→ Exercise
Beginning with the line that holds "brown sofa [225,335,645,557]", write out the remaining lines of the material exactly, the last line included.
━━━━
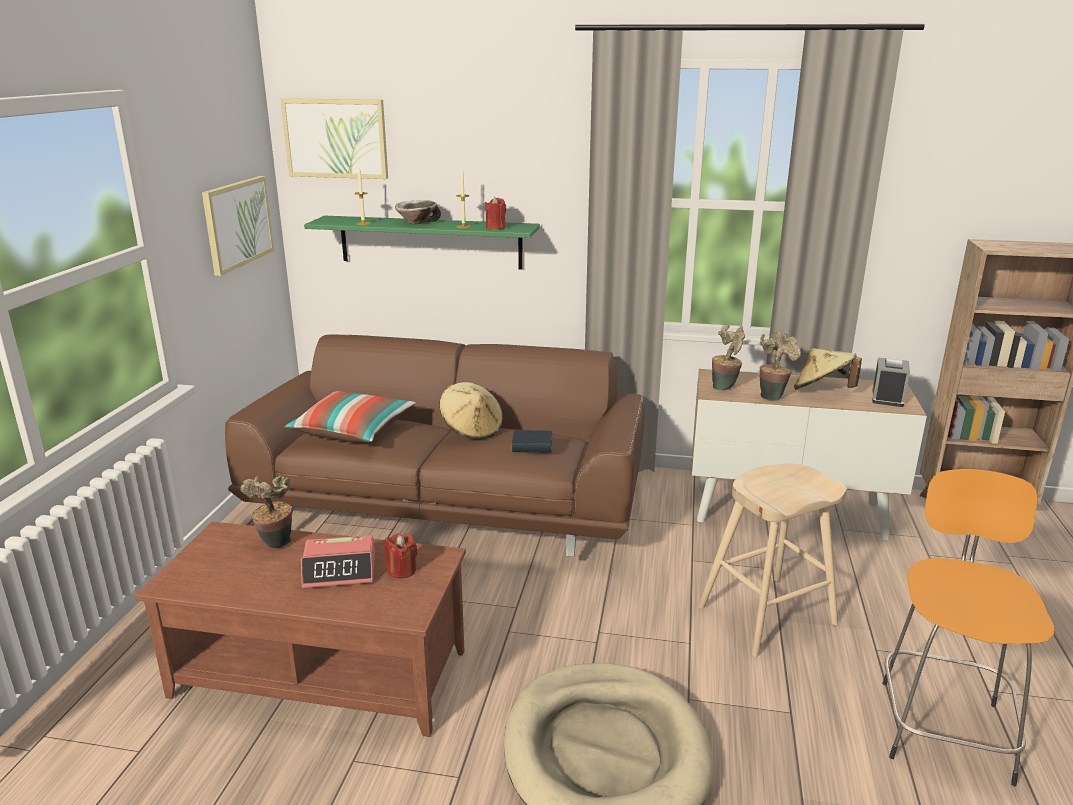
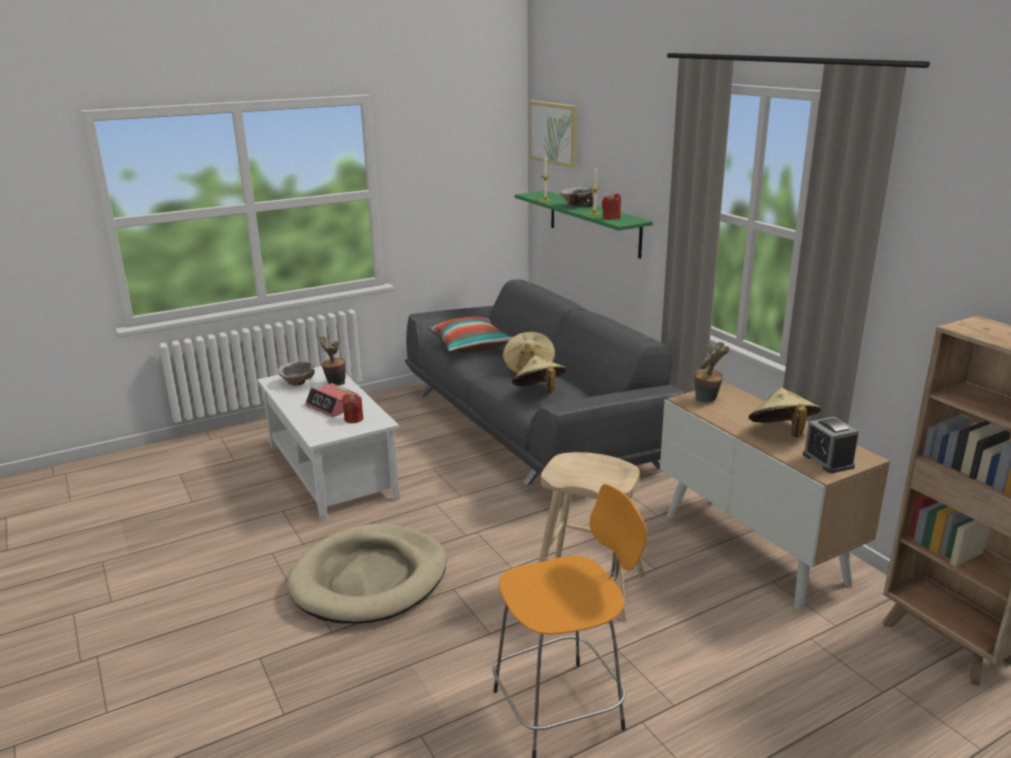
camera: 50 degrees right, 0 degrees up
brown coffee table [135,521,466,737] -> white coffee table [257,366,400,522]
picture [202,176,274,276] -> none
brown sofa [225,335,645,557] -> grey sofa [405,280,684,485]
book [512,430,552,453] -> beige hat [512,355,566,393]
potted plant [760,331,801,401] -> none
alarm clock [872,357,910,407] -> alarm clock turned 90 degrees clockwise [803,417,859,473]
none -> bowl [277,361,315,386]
━━━━
→ Solved exercise
brown sofa [225,335,645,557] -> grey sofa [405,280,684,485]
book [512,430,552,453] -> beige hat [512,355,566,393]
potted plant [760,331,801,401] -> none
alarm clock [872,357,910,407] -> alarm clock turned 90 degrees clockwise [803,417,859,473]
none -> bowl [277,361,315,386]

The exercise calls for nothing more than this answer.